The Vatican is clearly annoyed at the negative press generated by recent leaks, arrests, resignations, and allegations.
On Tuesday, the Vatican undersecretary of state, Archbishop Angelo Becciu, called the reports a "brutal" attack on the Pope.
The trouble with the narrative in the media is that the focus is on who leaked Vatican documents and whether the leaks were orchestrated as part of a power struggle. In other words, it's juicy gossip that has captivated the public imagination. That is not the real story.

Yes, it is a betrayal of trust for the Pope's butler to steal documents and give or sell the material to a journalist. And it would be fascinating if the leaks turns out to be part of a larger plot to discredit the current regime and make it more difficult for the Pope to pick his successor. That sort of palace intrigue would be media gold.

Unfortunately, the real story is not being told. Or at least not being told effectively. Indignation over stolen papers needs to be placed in proper context. There have been embarrassing disclosures of incompetence and corruption in the management of the Vatican's finances.
The leaks began in January with the publication of letters written by Archbishop Carlo Maria Vigano when he was secretary-general of the Governor's Office of Vatican City State. The archbishop, who now is nuncio to the United States, warned of corruption, abuse of power, a lack of transparency in awarding Vatican contracts and opposition to financial reforms 
Later leaks included a letter from a Vatican official questioning the current reform of the Vatican's finance laws. 
Lombardi told journalists Monday the leaks' scandal and the recent dismissal of the president of the Vatican Bank were "distinct and separate" cases. Bank president Ettore Gotti Tedeschi was fired Thursday by the bank's board of supervisors, who censured him for neglecting his duties amid worsening management problems.
I thought confession and repentance were required for sin. Instead, the Vatican's example is defensiveness and lashing out at critics. "Brutal" attack, indeed.

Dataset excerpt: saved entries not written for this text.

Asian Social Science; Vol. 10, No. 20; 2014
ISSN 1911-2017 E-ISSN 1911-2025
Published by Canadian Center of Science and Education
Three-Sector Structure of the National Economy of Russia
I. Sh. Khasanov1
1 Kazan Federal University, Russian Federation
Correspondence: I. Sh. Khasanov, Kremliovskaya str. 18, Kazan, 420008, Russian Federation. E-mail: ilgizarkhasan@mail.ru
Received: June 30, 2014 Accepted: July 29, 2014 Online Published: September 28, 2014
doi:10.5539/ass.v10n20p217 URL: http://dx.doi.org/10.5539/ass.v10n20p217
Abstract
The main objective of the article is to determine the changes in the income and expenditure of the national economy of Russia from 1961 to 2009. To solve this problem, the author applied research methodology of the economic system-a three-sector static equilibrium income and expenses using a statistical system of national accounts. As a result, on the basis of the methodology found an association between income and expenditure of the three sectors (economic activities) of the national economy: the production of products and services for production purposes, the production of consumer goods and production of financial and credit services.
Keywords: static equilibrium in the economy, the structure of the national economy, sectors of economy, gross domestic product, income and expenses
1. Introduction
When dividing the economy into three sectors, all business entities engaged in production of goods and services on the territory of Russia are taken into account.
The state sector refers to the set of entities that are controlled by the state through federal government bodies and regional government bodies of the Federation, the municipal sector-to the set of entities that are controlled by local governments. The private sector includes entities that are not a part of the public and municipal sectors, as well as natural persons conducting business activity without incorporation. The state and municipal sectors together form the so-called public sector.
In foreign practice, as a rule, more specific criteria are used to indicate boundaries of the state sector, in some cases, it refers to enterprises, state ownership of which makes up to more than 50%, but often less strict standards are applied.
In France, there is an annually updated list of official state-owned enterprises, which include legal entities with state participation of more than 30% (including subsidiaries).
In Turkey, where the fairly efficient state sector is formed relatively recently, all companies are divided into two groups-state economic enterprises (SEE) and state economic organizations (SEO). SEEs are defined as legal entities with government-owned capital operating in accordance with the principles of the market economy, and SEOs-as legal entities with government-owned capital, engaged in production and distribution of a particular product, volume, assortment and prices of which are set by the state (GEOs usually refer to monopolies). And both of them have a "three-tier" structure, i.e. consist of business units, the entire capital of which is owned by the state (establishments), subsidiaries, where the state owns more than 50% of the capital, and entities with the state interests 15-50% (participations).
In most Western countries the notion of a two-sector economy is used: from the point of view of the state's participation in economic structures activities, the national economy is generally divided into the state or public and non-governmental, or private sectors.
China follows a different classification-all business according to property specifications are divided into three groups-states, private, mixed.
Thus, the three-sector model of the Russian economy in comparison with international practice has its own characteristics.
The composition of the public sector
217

And let's not forget the carefully orchestrated attacks on women religious, homosexuals, contraception, and any regulation of Catholic institutions in America. Even the Girl Scouts have become a target for the inquisitive Bishops. The Bishops have been very, very busy, cracking the whip on the faithful and carpet bombing political targets in the culture war.

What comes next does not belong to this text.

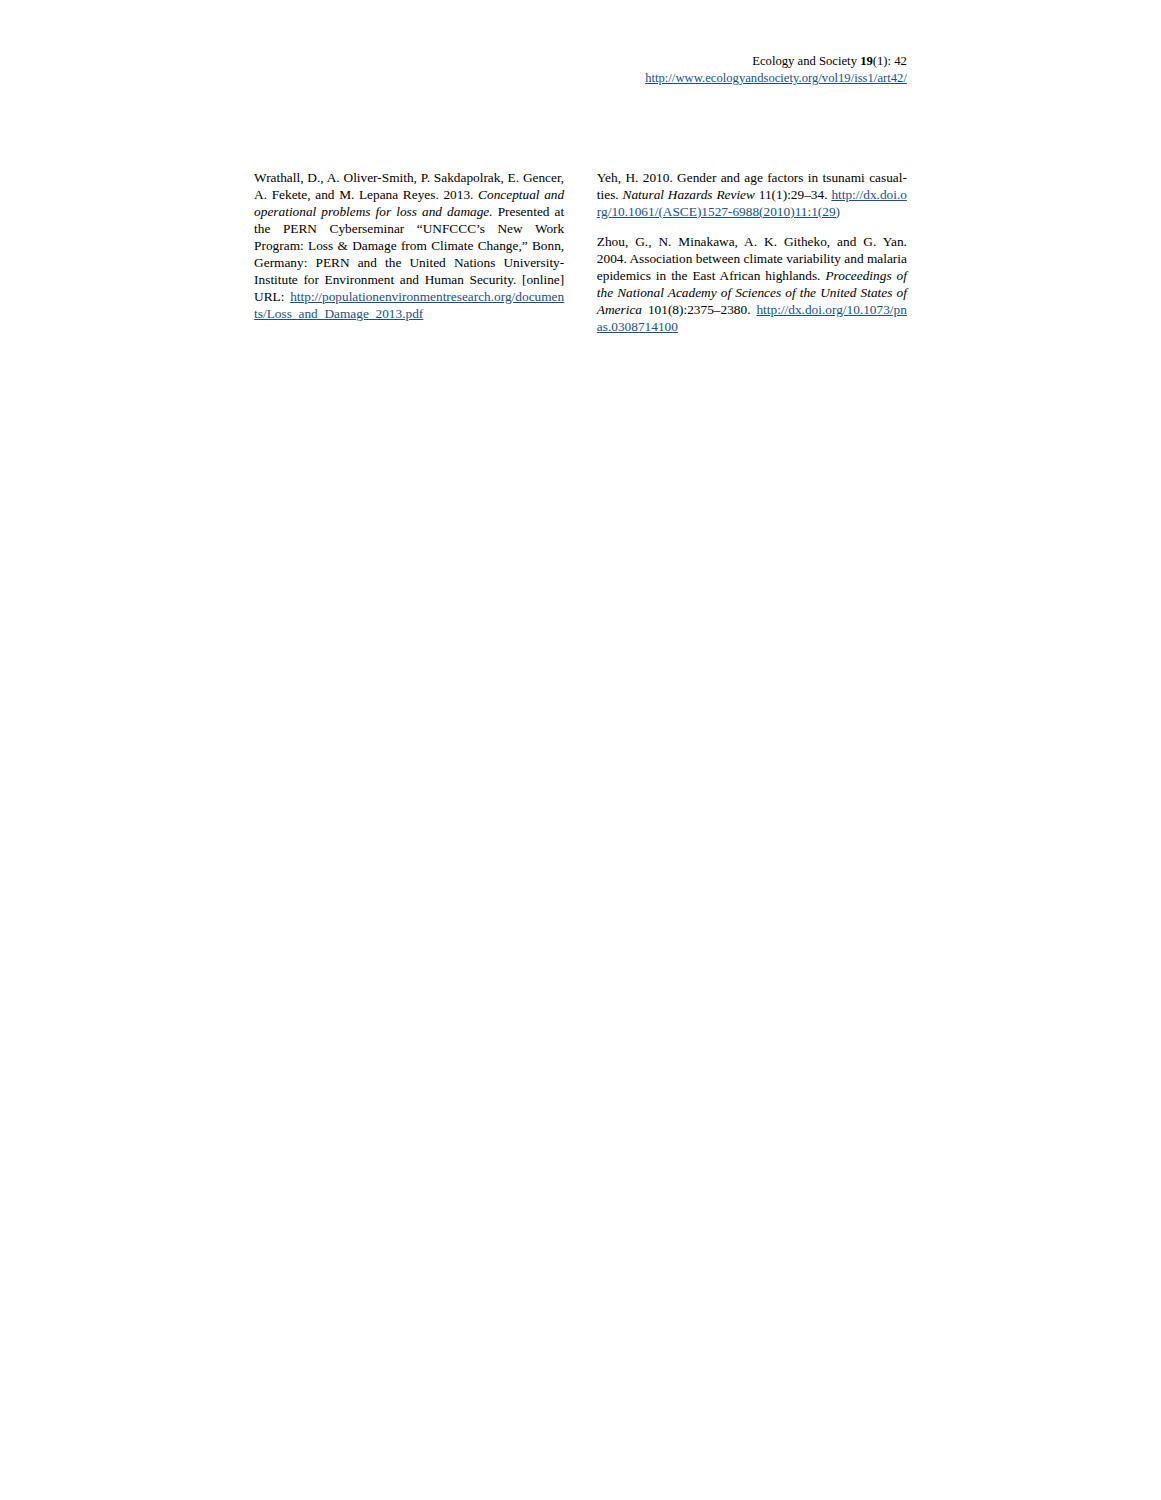Ecology and Society 19(1): 42
http://www.ecologyandsociety.org/vol19/iss1/art42/
Wrathall, D., A. Oliver-Smith, P. Sakdapolrak, E. Gencer, A. Fekete, and M. Lepana Reyes. 2013. Conceptual and operational problems for loss and damage. Presented at the PERN Cyberseminar “UNFCCC’s New Work Program: Loss & Damage from Climate Change,” Bonn, Germany: PERN and the United Nations University-Institute for Environment and Human Security. [online] URL: http://populationenvironmentresearch.org/documents/Loss_and_Damage_2013.pdf
Yeh, H. 2010. Gender and age factors in tsunami casualties. Natural Hazards Review 11(1):29–34. http://dx.doi.org/10.1061/(ASCE)1527-6988(2010)11:1(29)
Zhou, G., N. Minakawa, A. K. Githeko, and G. Yan. 2004. Association between climate variability and malaria epidemics in the East African highlands. Proceedings of the National Academy of Sciences of the United States of America 101(8):2375–2380. http://dx.doi.org/10.1073/pnas.0308714100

The best assessment of this mess I have seen comes from Fr. Doug Koesel:
The Vatican is hypocritical and duplicitous. Their belief is always that someone else needs to clean up their act; the divorced, the gays, the media, the US nuns, the Americans who were using the wrong words to pray, the seminaries, etc. It never occurs to the powers that be that the source of the problem is the structure itself. We can say that now with certainty as regards the sex abuse crisis. It was largely the structure of the church itself, the way men were trained and isolated, made loyal to the system at all costs and not to the person, that gave us the scandalous cover-up.
For those of us that want to repair the world and answer the prayers of the broken, the antics of sexual purity police and money changers has grown tiresome. The body of Christ has a yeast infection - the yeast of the Pharisees.